Exercise prompt ▸ From the first line down to the line containing "Document page, 1500x844 pixels.", print the records below exactly, leaving every picture out.

Data excerpts ▸

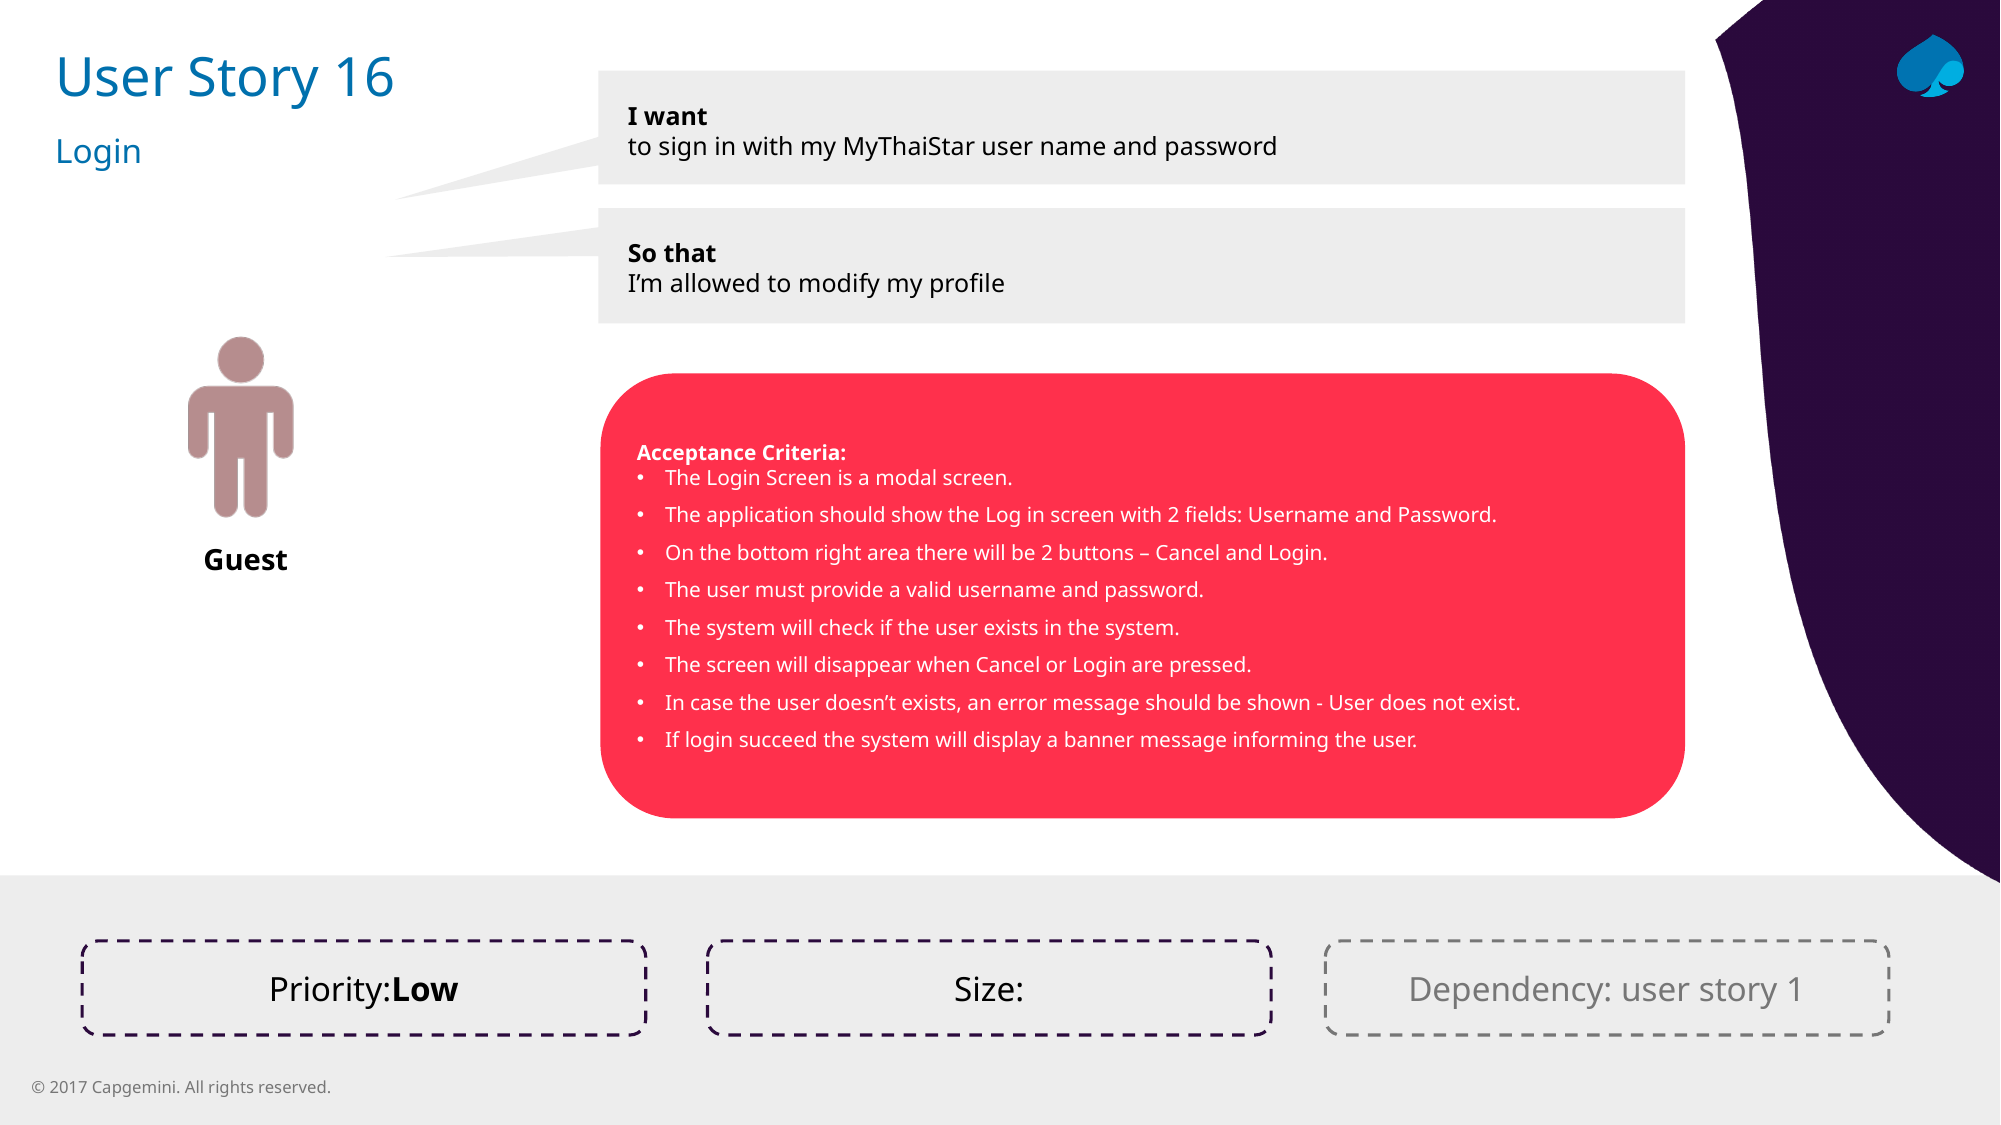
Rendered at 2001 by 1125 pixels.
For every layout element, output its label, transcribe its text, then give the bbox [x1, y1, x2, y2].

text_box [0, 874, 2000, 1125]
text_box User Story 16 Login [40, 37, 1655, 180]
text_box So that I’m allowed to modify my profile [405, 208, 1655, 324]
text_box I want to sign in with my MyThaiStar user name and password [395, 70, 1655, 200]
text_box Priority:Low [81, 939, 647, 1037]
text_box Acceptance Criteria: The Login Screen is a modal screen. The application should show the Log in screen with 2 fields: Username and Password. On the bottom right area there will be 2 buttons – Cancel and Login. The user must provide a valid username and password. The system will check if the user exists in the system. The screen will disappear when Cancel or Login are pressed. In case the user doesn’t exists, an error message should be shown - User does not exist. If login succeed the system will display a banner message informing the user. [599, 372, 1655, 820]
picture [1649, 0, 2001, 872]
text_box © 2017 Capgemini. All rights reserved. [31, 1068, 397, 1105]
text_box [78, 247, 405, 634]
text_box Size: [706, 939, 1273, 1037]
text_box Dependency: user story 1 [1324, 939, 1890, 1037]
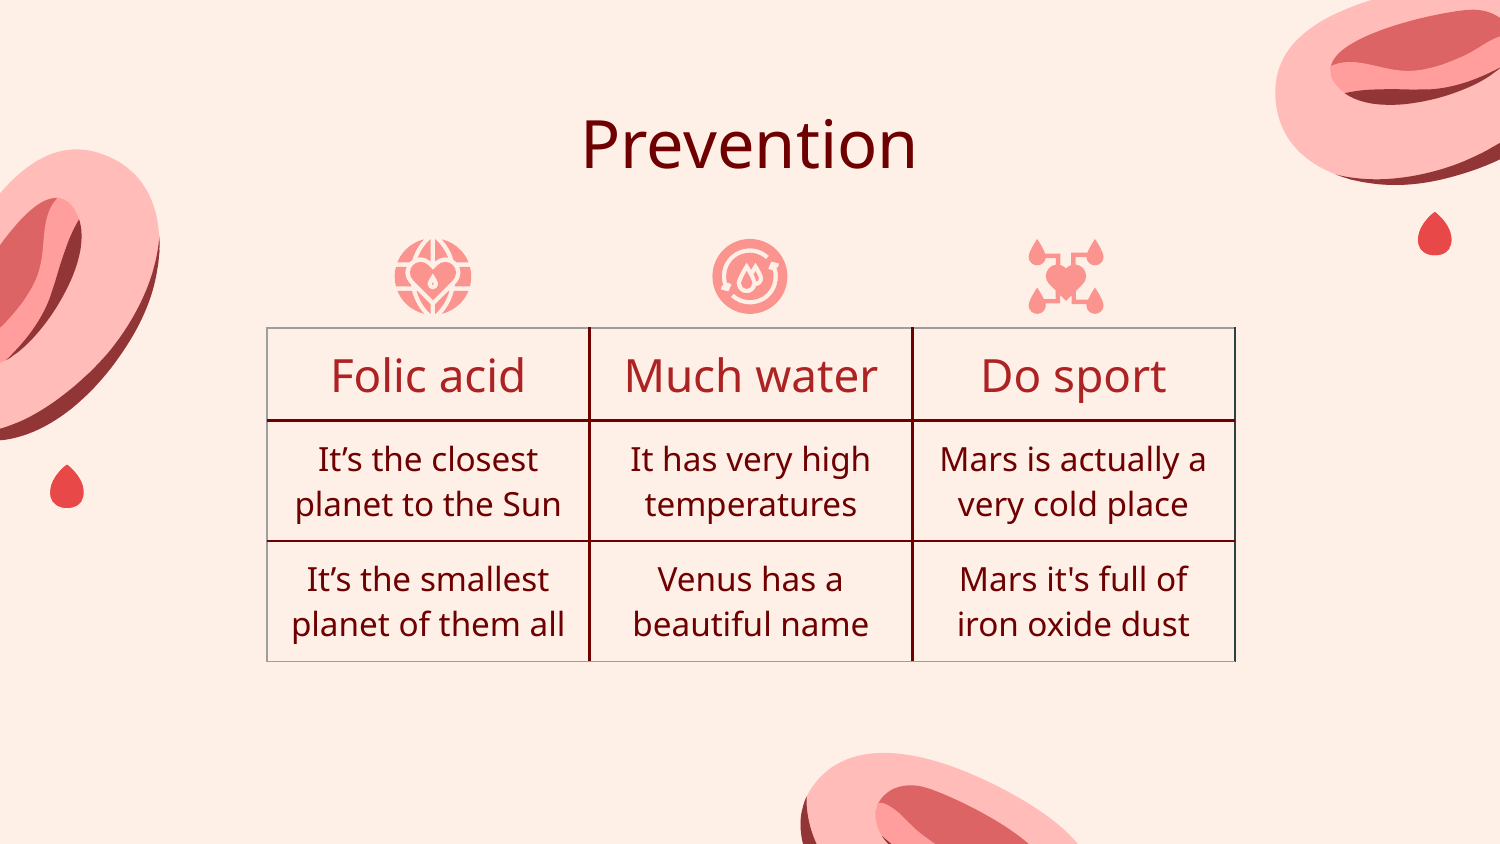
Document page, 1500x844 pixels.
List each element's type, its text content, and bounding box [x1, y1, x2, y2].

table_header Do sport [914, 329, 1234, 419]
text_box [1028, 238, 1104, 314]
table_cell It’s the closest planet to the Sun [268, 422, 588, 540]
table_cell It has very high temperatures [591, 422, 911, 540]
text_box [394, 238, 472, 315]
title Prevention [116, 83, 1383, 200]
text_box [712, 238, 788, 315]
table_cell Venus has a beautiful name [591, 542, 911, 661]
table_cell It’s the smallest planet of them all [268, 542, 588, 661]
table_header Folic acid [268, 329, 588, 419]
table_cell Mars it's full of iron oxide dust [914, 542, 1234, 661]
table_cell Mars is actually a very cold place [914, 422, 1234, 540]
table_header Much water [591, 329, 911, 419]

Written reply ▸
Rendered at 2001 by 1125 pixels.
For every layout element, output its label, transcribe its text, then give the bbox [x1, y1, x2, y2].

text_box [0, 874, 2000, 1125]
text_box User Story 16 Login [40, 37, 1655, 180]
text_box So that I’m allowed to modify my profile [405, 208, 1655, 324]
text_box I want to sign in with my MyThaiStar user name and password [395, 70, 1655, 200]
text_box Priority:Low [81, 939, 647, 1037]
text_box Acceptance Criteria: The Login Screen is a modal screen. The application should show the Log in screen with 2 fields: Username and Password. On the bottom right area there will be 2 buttons – Cancel and Login. The user must provide a valid username and password. The system will check if the user exists in the system. The screen will disappear when Cancel or Login are pressed. In case the user doesn’t exists, an error message should be shown - User does not exist. If login succeed the system will display a banner message informing the user. [599, 372, 1655, 820]
picture [1649, 0, 2001, 872]
text_box © 2017 Capgemini. All rights reserved. [31, 1068, 397, 1105]
text_box [78, 247, 405, 634]
text_box Size: [706, 939, 1273, 1037]
text_box Dependency: user story 1 [1324, 939, 1890, 1037]
Document page, 1500x844 pixels.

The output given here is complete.